Tell me how many lines in the entries below contain the word "todas"; reply with the number and nothing else.
* * * * * * *
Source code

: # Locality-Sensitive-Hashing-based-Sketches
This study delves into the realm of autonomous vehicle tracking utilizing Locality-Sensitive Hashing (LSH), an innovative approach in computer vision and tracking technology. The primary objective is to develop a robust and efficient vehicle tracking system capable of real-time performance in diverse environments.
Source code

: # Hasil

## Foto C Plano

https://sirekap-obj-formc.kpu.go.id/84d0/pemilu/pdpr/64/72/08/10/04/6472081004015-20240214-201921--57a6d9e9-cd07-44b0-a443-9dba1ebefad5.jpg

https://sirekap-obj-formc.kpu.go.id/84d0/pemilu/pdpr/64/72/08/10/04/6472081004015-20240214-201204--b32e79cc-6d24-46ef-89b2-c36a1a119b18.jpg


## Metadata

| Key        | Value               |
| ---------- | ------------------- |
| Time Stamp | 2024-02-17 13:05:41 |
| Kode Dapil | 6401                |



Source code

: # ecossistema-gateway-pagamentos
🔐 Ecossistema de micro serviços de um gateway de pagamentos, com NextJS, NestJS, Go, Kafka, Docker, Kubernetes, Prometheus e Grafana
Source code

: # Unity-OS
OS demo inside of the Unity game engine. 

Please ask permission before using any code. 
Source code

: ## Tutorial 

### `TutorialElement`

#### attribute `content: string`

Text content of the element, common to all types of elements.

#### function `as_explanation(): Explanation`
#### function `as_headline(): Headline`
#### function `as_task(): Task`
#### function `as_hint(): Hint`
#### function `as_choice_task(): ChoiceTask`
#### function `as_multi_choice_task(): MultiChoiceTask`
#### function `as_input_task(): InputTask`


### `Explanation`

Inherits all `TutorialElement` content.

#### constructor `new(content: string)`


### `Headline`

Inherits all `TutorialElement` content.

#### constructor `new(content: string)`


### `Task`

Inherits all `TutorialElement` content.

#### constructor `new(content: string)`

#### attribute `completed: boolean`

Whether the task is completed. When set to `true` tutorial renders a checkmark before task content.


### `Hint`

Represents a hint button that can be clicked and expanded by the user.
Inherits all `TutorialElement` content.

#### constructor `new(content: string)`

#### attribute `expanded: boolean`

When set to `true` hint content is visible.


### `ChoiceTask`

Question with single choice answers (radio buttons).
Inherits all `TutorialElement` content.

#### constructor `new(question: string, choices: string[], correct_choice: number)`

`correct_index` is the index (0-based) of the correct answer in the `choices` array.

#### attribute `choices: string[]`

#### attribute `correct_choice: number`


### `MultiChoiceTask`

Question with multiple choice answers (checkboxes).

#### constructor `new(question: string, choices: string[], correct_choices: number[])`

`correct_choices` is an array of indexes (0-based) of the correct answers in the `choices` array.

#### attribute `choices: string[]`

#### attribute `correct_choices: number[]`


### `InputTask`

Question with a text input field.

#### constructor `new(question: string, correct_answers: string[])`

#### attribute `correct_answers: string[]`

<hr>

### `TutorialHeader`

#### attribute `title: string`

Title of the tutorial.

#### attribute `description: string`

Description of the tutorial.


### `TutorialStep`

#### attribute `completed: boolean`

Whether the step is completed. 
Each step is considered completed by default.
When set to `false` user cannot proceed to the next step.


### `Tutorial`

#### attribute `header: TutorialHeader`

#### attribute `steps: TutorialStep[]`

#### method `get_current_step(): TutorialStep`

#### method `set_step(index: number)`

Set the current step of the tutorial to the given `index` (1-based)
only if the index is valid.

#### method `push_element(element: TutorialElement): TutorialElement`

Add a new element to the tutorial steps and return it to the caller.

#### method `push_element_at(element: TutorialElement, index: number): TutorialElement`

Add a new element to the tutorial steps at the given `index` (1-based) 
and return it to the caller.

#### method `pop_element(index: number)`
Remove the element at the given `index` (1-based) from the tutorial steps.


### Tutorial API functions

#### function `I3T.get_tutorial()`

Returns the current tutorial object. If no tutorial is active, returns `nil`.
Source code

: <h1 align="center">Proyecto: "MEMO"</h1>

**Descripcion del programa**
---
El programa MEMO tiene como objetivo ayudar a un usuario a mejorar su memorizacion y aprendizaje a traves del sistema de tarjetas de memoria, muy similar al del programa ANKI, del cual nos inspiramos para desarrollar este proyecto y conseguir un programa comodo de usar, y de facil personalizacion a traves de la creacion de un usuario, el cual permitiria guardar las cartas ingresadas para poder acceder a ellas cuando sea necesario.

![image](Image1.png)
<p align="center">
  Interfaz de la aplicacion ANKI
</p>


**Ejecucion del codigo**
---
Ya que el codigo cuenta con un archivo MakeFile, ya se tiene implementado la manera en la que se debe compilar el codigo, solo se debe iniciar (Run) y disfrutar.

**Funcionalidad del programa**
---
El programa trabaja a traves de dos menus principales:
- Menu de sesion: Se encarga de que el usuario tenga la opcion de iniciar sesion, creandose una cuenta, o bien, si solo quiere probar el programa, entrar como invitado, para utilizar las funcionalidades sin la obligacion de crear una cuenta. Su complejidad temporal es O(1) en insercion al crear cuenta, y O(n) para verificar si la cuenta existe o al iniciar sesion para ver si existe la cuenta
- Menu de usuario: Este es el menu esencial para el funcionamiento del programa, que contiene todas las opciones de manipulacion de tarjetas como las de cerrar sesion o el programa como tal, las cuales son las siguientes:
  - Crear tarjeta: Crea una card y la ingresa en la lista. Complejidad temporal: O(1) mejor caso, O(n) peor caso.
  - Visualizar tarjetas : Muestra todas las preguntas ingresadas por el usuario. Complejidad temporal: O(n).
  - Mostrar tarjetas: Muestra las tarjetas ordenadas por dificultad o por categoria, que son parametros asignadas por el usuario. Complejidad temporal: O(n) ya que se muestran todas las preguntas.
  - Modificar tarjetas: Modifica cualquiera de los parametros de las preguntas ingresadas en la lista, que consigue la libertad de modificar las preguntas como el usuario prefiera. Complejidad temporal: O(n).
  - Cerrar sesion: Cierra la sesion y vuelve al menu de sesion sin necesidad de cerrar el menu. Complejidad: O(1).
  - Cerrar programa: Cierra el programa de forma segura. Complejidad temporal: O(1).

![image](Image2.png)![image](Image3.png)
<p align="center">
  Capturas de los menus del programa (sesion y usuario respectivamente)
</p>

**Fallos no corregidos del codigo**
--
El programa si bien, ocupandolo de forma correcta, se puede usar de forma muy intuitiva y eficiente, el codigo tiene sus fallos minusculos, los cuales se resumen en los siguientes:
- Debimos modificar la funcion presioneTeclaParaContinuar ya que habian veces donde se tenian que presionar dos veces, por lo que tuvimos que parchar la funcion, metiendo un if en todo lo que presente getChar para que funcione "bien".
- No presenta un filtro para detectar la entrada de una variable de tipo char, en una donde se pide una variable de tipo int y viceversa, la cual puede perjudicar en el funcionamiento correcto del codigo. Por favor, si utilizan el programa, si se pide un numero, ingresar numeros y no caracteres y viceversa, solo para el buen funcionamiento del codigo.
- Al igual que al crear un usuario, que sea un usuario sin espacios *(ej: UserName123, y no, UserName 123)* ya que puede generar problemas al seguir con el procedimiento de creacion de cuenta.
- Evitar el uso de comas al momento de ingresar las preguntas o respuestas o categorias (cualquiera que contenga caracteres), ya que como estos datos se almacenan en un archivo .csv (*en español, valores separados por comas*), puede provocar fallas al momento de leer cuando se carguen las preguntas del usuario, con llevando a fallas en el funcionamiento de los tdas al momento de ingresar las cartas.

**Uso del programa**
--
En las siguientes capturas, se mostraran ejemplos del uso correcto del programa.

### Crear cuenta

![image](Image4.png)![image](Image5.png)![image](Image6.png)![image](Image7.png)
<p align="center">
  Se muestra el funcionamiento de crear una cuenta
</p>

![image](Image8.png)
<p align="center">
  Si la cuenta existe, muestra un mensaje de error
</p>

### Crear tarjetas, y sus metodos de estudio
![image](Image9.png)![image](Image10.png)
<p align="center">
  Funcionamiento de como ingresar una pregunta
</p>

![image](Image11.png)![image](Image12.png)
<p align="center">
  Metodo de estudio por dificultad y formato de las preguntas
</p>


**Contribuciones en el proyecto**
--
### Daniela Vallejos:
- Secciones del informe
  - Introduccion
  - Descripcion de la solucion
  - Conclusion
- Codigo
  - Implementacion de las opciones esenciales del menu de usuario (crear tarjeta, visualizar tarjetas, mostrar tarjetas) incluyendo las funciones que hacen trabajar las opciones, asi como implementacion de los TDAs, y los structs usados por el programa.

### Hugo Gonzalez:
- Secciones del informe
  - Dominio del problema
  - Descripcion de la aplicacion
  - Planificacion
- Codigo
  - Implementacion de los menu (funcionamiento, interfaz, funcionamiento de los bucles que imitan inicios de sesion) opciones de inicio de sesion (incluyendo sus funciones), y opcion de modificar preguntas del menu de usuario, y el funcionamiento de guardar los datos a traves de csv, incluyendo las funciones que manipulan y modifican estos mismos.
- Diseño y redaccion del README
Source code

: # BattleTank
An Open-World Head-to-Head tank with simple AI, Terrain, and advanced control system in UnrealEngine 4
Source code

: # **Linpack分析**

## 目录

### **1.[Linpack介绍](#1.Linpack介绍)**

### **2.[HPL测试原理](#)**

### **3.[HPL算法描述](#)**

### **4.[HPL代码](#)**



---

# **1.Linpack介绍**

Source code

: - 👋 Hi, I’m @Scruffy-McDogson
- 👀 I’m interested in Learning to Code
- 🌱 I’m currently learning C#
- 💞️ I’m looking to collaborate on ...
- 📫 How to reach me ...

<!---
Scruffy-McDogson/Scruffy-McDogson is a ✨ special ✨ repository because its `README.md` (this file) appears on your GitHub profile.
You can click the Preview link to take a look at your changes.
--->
* * * * * * *
**Task solution:**
3